Hi all,
I am an engineer of an application that solves a computationally expensive problem, and can do so in a highly parallel fashion. A user can basically specify that it should run P processes to solve the problem, and off it goes. Each process is likely to essentially tie up one core and use several hundred megabytes of physical memory. If too many processes are started, the system can thrash and performance suffers.
The trouble is, we really want to automatically determine how many processes to run instead of making users guess P. We should react to dynamically changing conditions on the machine, creating and destroying processes as needed. The resource needs of the application should grow to the capacity of the machine, without negatively impinging on other applications running on the system.

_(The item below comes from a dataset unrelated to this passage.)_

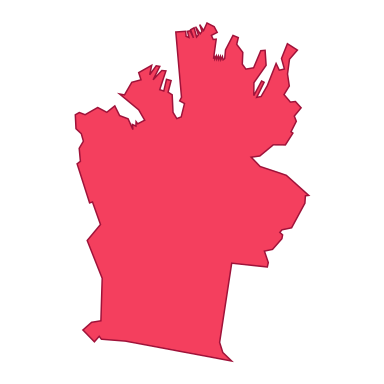 the district of Sydney, New South Wales, Australia
{"feature_id": "25037944B98854570895907", "entity_name": "Sydney", "entity_type": "district", "adm_level": 2, "iso_a3": "AUS", "parent_name": "Australia", "parent_adm1": "New South Wales", "projection": "albers", "projection_center": [151.208, -33.889], "detail": "medium", "context": "isolated", "style": "filled", "palette": "rose", "viewbox_px": 384, "rotation_deg": 0, "n_neighbors": 0, "source": "geoboundaries", "source_scale": "gbopen_adm2", "svg_char_len": 1822}
<svg xmlns="http://www.w3.org/2000/svg" viewBox="0 0 384 384"><path d="M231.6,361.0L222.8,352.5L219.6,342.4L231.7,263.2L267.3,267.0L268.3,262.6L264.4,251.1L272.5,249.4L281.9,238.7L282.6,234.9L279.8,232.4L282.0,229.8L291.6,227.8L304.9,203.2L305.4,195.8L308.7,195.4L286.3,175.3L260.1,166.5L251.2,157.2L259.8,156.0L273.3,144.8L285.4,144.9L292.9,133.1L291.0,131.8L296.3,121.3L294.3,116.1L301.1,107.8L295.4,101.5L290.4,102.1L284.0,94.6L289.3,86.0L287.5,74.0L289.5,59.2L297.4,50.1L287.4,43.7L281.5,58.5L284.4,69.0L279.3,70.2L276.1,63.5L267.3,85.7L261.1,96.5L256.7,97.4L264.1,82.3L261.6,81.0L253.8,95.6L253.9,82.7L266.1,65.3L265.1,50.3L260.8,50.7L253.6,67.8L245.9,69.1L242.3,64.2L242.8,52.4L236.7,44.3L238.3,37.6L233.0,35.4L225.5,49.9L224.7,58.6L223.1,59.8L222.4,56.5L220.8,59.7L220.3,56.3L218.8,59.4L218.3,56.1L216.8,59.2L216.3,55.9L214.8,59.0L214.4,55.7L213.5,58.8L216.2,39.2L213.2,39.5L211.4,35.4L217.2,32.4L214.2,26.7L207.0,23.0L203.6,30.5L199.7,24.6L202.0,31.4L200.2,33.8L195.6,26.7L198.4,34.9L196.6,37.0L194.1,27.8L190.6,29.7L193.5,37.9L190.1,30.8L187.5,31.3L188.9,37.5L186.1,36.4L185.6,31.3L175.8,32.0L181.5,97.3L179.7,100.9L184.5,103.5L181.2,116.9L176.8,118.6L173.0,112.3L172.2,94.8L168.1,92.2L171.1,80.6L166.5,79.3L163.8,91.0L159.7,89.7L165.9,70.9L161.8,70.5L153.1,79.8L159.8,66.4L156.2,65.8L149.7,74.8L151.7,65.3L138.7,72.6L141.0,79.8L131.8,82.3L124.5,94.9L119.6,94.0L138.7,109.8L144.7,120.2L137.7,123.8L136.1,121.7L135.9,126.1L132.5,124.5L132.9,129.6L128.1,118.8L119.6,115.6L114.8,105.9L106.8,112.3L97.7,107.5L85.1,114.7L79.3,112.5L75.3,114.8L76.0,128.7L81.3,133.7L83.4,141.2L79.2,148.3L80.4,161.3L77.1,163.8L89.6,202.9L92.5,202.0L100.5,224.5L87.2,240.5L102.2,278.3L100.9,320.8L91.6,322.3L82.9,330.0L94.4,341.8L99.2,336.3L101.4,339.2L125.4,341.1L231.6,361.0Z" fill="#f43f5e" stroke="#9f1239" stroke-width="1.5"/></svg>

Furthermore, we would like to have a reasonable degree of fairness. If a user runs multiple instances of our application, or other applications with similarly elastic resource requirements, resources should be split roughly evenly (assuming all applications are striving to be socially-minded in this fashion). For example, the first application to spin up should not get all the resources.
We have solved this problem in a simplistic manner by inspecting available memory and the number of logical cores on the system. However, I think there is a lot of room for improvement, and I'm wondering how well we can really do without OS assistance. How much of the file system cache should we assume is "up for grabs?" It seems to me that the OS is in the best position to judge whether there is too much memory pressure for another process. I suppose we could reactively exit if our application starts incurring too many page faults, but that seems awfully reactive and I can imagine loopholes.

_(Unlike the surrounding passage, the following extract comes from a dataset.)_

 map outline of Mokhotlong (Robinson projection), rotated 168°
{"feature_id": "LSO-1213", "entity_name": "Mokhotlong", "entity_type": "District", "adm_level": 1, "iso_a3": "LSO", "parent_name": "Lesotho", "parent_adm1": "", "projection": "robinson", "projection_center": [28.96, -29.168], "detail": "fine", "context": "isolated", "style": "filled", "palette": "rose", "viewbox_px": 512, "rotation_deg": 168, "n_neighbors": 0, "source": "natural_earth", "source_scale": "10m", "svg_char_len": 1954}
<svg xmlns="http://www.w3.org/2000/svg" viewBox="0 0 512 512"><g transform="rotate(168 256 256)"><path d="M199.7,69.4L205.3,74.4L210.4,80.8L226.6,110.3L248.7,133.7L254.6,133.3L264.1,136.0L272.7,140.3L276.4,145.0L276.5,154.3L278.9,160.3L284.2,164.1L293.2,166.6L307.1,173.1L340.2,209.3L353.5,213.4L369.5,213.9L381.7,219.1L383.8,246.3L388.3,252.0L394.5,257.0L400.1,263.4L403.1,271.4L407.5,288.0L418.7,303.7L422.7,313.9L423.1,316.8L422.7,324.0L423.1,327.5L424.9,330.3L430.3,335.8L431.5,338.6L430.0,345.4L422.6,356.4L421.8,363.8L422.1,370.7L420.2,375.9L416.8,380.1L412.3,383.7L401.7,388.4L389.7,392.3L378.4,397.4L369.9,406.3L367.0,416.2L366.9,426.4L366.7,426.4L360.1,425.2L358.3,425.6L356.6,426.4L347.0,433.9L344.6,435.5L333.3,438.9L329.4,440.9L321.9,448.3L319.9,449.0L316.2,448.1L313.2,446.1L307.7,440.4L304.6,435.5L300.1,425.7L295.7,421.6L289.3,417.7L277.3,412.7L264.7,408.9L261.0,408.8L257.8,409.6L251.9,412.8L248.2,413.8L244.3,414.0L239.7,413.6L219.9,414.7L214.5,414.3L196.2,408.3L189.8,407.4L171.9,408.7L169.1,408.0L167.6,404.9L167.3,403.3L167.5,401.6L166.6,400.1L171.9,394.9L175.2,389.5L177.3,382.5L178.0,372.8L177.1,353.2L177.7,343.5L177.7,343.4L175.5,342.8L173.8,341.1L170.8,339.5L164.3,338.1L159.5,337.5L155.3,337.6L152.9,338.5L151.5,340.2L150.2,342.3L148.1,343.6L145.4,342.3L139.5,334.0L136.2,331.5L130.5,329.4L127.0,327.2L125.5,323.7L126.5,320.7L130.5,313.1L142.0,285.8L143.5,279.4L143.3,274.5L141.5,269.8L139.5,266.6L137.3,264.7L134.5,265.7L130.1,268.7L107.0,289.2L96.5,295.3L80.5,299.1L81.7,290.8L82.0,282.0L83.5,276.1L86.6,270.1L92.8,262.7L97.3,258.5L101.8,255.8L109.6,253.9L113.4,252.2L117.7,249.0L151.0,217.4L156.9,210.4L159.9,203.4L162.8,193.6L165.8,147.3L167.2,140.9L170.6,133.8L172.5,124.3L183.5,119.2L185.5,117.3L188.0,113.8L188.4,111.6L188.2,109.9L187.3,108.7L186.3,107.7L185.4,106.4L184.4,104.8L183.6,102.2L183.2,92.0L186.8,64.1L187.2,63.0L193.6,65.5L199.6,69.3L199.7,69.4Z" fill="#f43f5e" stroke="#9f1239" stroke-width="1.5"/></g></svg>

There is a more detailed write-up of what we ended up doing here:
http://www.grammatech.com/blog/pleas...physical-pages
Since writing that post I have discovered cgroups:
http://en.wikipedia.org/wiki/Cgroups
They don't really fit the bill, if I understand the article correctly.
Mac OSX has a feature that helps a little:
http://developer.apple.com/library/i...P40009251-SW13
Basically, a process can declare itself expendable, meaning the OS can kill it at will. Not sure how well this works in practice.
Bear in mind that we have little control over the computers the application gets deployed or run on, so one must assume a healthy ecosystem of competing resource demands outside our control.
With the prevalence of cloud computing and highly parallel applications, other developers must have run into this sort of issue. What has and has not worked? How can we improve on the status quo? How would you go about solving this issue? Discuss.